React Async provides a component decorator @Async which given a set of observable specifications wraps a regular React component and returns a new one which subscribes to observables and re-renders the component when new data arrives.

The basic example looks like:

import React from 'react';
import Async from 'react-async';
import Rx from 'rx';

function defineXHRObservable(url) {
  return {
    id: url,
    start() {
      return Rx.fromPromise(fetch(url))
    }
  }
}

function MyComponentObservables(props) {
  return {
    user: defineXHRObservable(`/api/user?user${props.userID}`)
  }
}

@Async(MyComponentObservables)
class MyComponent extends React.Component {

  render() {
    let {user} = this.props
    ...
  }

}

The @Async decorator injects data from observables via props so in render() method of <MyComponent /> the user property will contain the data fetched via XHR.

Rendering async components on server with fetched async state

While React provides renderToString(element) function which can produce markup for a component, this function is synchronous.
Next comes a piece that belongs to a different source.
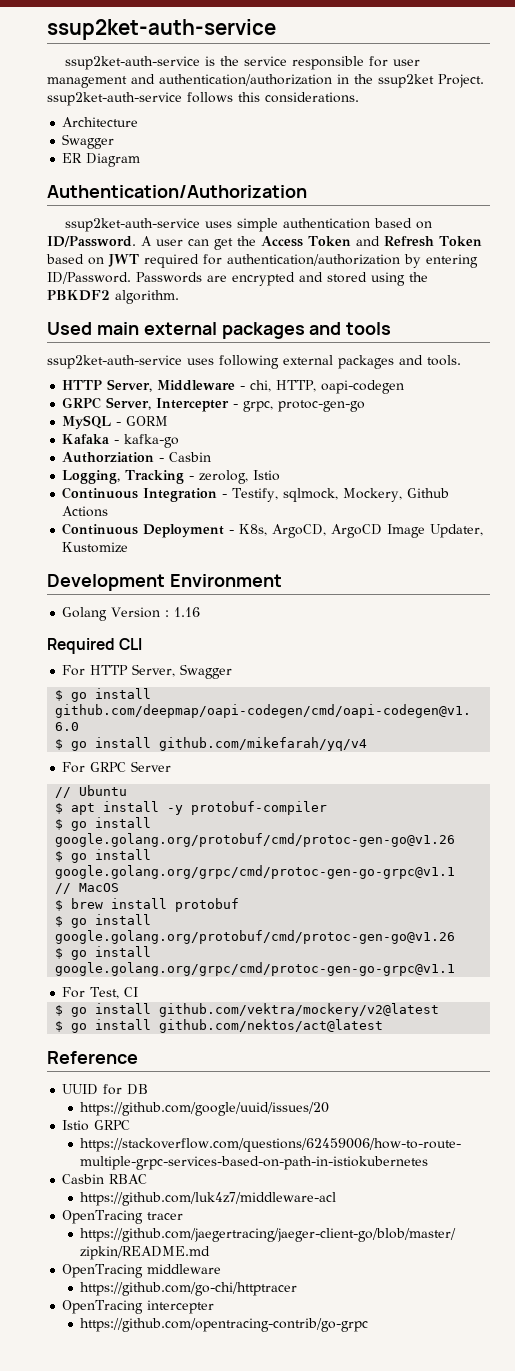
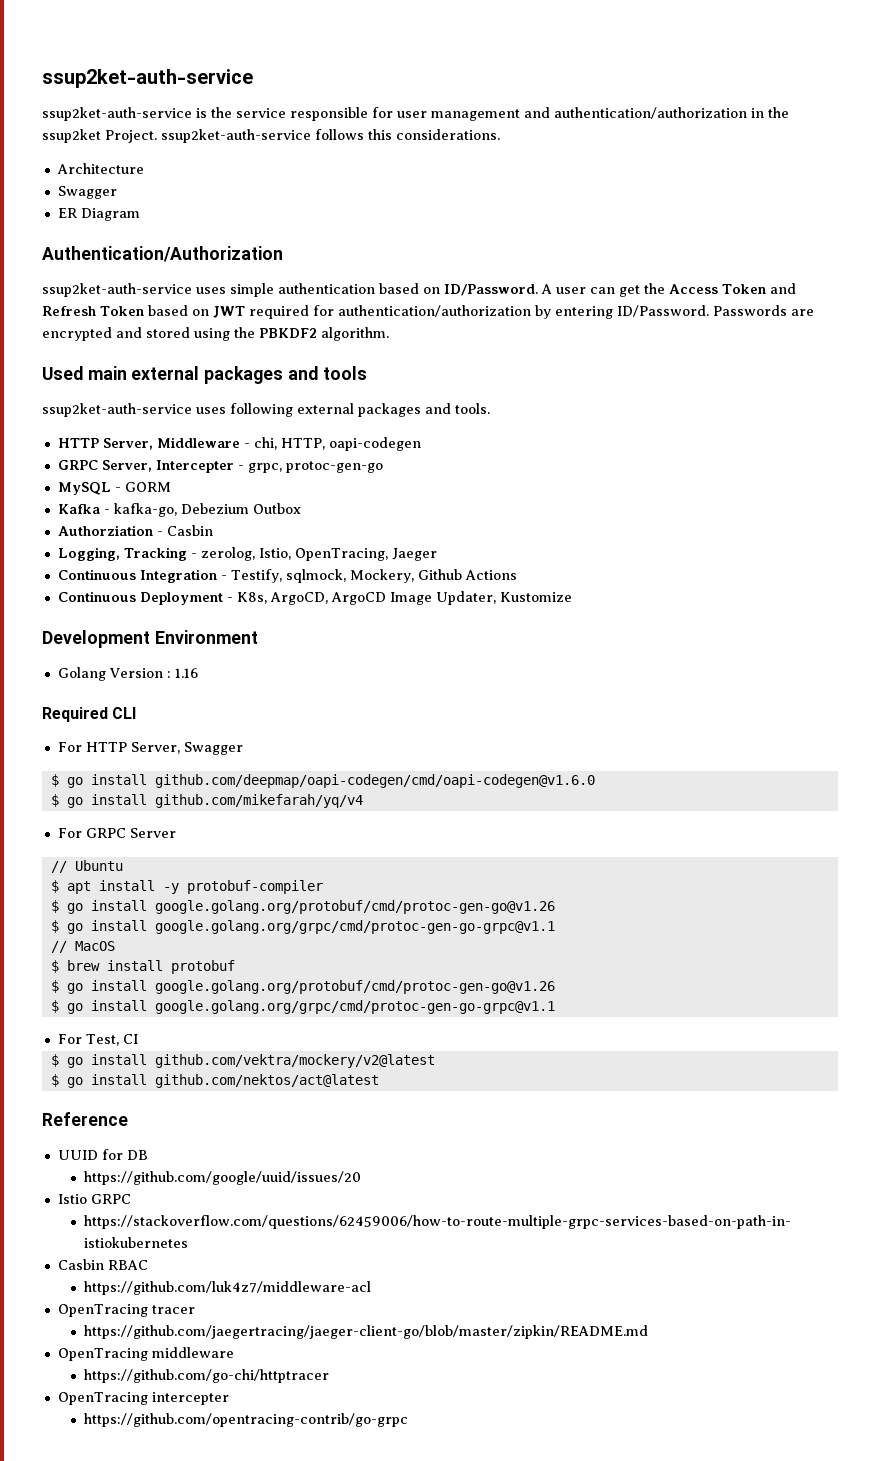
[62,434,180,448] Kafaka - kafka-go -> [57,503,301,517] Kafka - kafka-go, Debezium Outbox
[253,470,281,481] Istio -> [258,548,437,561] Istio, OpenTracing, Jaeger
That means that it can't be used when you want to get markup from server populated with data.

React Async provides another version of renderToString(element) which is asynchronous and fetches all data defined in observable specifications before rendering a passed component tree.

First, you'd need to install fibers package from npm to use that function:

$ npm install fibers

Then use it like:

import {renderToString} from 'react-async';

renderToString(
  <Component />,
  function(err, markup) {
    // send markup to browser
  })

This way allows you to have asynchronous components arbitrary deep in the hierarchy.